Selain membuka lapangan kerja secara kuantitas, Pemerintah juga memang harus mendorong lapangan kerja yang berkualitas atau layak (decent). Hak mendapatkan pekerjaan yang layak merupakan amanat UUD 1945. Tentunya hak atas pekerjaan yang layak terkait dengan hak pekerja untuk dilindungi dalam bekerja seperti mendapatkan perlindungan K3 (Keselamatan dan Kesehatan Kerja), upah layak, jaminan sosial (enam program jaminan sosial yang ada saat ini), dsb.
Hukum positif di Indonesia sebenarnya sudah menjamin pekerja mendapatkan pekerjaan yang layak, namun dalam implementasinya hukum positif tersebut dilanggar tanpa pengawasan dan penegakkan hukum yang baik.
Saat ini isu pekerjaan yang layak kerap kali menjadi masalah. Faktor pengawasan yang lemah membuat hak pekerja mendapatkan pekerjaan yang layak terabaikan. Tingkat kecelakaan kerja terus meningkat dari tahun ke tahun. Berdasarkan data BPJS Ketenagakerjaan, di 2017 jumlah kasus kecelakaan kerja sebanyak 123.040 kasus, naik di 2018 menjadi 173.415 kasus, naik lagi di 2019 menjadi 182.835, dan di 2020 menjadi 221.740 kasus. Upaya pencegahan relatif rendah, disertai pengawasan terkait alat dan proses pencegahan kecelakaan kerja yang juga lemah sehingga jumlah kecelakaan kerja terus meningkat tiap tahun.
Upah layak yang dimanisfestasikan dalam upah minimum pun masih banyak belum dirasakan pekerja, walaupun diwajibkan dibayarkan pengusaha kepada pekerjanya. Ini terjadi karena lemahnya penegakkan hukum. Pelanggaran upah minimum banyak terjadi, yang hukumannya pidana penjara, pun kerap kali tidak diproses oleh Pengawas ketenagakerjaan, sehingga menjadi perselisihan hak yang diproses melalui UU No. 2 Tahun 2004.
Berdasarkan data BPS, Februari 2021, tingkat partisipasi Angkatan kerja (TPAK) perempuan masih 54,03 persen sementara pria sebesar 82,14 persen. Dengan data ini seharusnya Pemerintah cq. Kemnaker lebih fokus pada peningkatan TPAK perempuan sehingga lebih banyak lagi perempuan yang bekerja. Demikian juga dengan pekerja perempuan yang banyak diposisikan sebagai pekerja mitra seperti pekerja rumahan yang marak terjadi dan pekerja perempuan yang bekerja di toko-toko atau sektor informal lainnya yang minim keterampilan, perlindungan upah, K3, jaminan sosial, dsb, seharusnya Pemerintah sudah mampu mencarikan solusinya karena hal ini sudah lama terjadi.

========

▸ **SOAL**: Tulis ulang bagian teks tentang pekerjaan layak yang dimulai dengan "Hukum positif di" dan berlanjut sampai "meningkat tiap tahun.". Sunting bagian itu dengan mengganti "kerap kali" menjadi "sering kali".

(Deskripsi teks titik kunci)
========

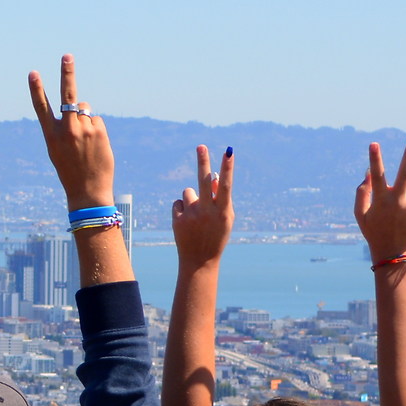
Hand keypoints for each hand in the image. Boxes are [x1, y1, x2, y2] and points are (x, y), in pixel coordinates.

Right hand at [28, 54, 115, 208]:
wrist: (87, 190)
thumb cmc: (70, 170)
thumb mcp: (58, 150)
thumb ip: (65, 128)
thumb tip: (81, 108)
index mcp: (51, 135)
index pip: (41, 107)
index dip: (36, 89)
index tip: (33, 73)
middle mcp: (66, 129)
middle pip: (67, 95)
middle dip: (67, 73)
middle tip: (67, 56)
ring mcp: (83, 128)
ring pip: (85, 109)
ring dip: (85, 118)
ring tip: (85, 141)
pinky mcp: (98, 130)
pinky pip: (96, 119)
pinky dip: (95, 129)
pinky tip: (95, 145)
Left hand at [170, 145, 234, 267]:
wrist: (199, 260)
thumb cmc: (216, 234)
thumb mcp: (224, 217)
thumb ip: (219, 197)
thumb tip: (212, 175)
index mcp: (222, 210)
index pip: (226, 184)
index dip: (228, 167)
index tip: (229, 151)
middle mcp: (207, 211)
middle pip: (203, 180)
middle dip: (202, 161)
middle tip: (200, 146)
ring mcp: (191, 215)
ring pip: (188, 191)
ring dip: (191, 198)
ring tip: (196, 216)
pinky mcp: (177, 219)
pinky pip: (178, 203)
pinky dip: (182, 209)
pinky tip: (186, 222)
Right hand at [356, 138, 405, 262]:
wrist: (393, 252)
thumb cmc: (372, 230)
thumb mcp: (360, 214)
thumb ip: (362, 192)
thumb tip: (369, 172)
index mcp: (380, 201)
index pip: (377, 175)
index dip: (375, 158)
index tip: (374, 143)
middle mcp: (398, 201)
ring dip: (404, 189)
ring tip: (397, 207)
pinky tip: (405, 215)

========

▸ **PEMBAHASAN SOAL**:
Hukum positif di Indonesia sebenarnya sudah menjamin pekerja mendapatkan pekerjaan yang layak, namun dalam implementasinya hukum positif tersebut dilanggar tanpa pengawasan dan penegakkan hukum yang baik.
Saat ini isu pekerjaan yang layak sering kali menjadi masalah. Faktor pengawasan yang lemah membuat hak pekerja mendapatkan pekerjaan yang layak terabaikan. Tingkat kecelakaan kerja terus meningkat dari tahun ke tahun. Berdasarkan data BPJS Ketenagakerjaan, di 2017 jumlah kasus kecelakaan kerja sebanyak 123.040 kasus, naik di 2018 menjadi 173.415 kasus, naik lagi di 2019 menjadi 182.835, dan di 2020 menjadi 221.740 kasus. Upaya pencegahan relatif rendah, disertai pengawasan terkait alat dan proses pencegahan kecelakaan kerja yang juga lemah sehingga jumlah kecelakaan kerja terus meningkat tiap tahun.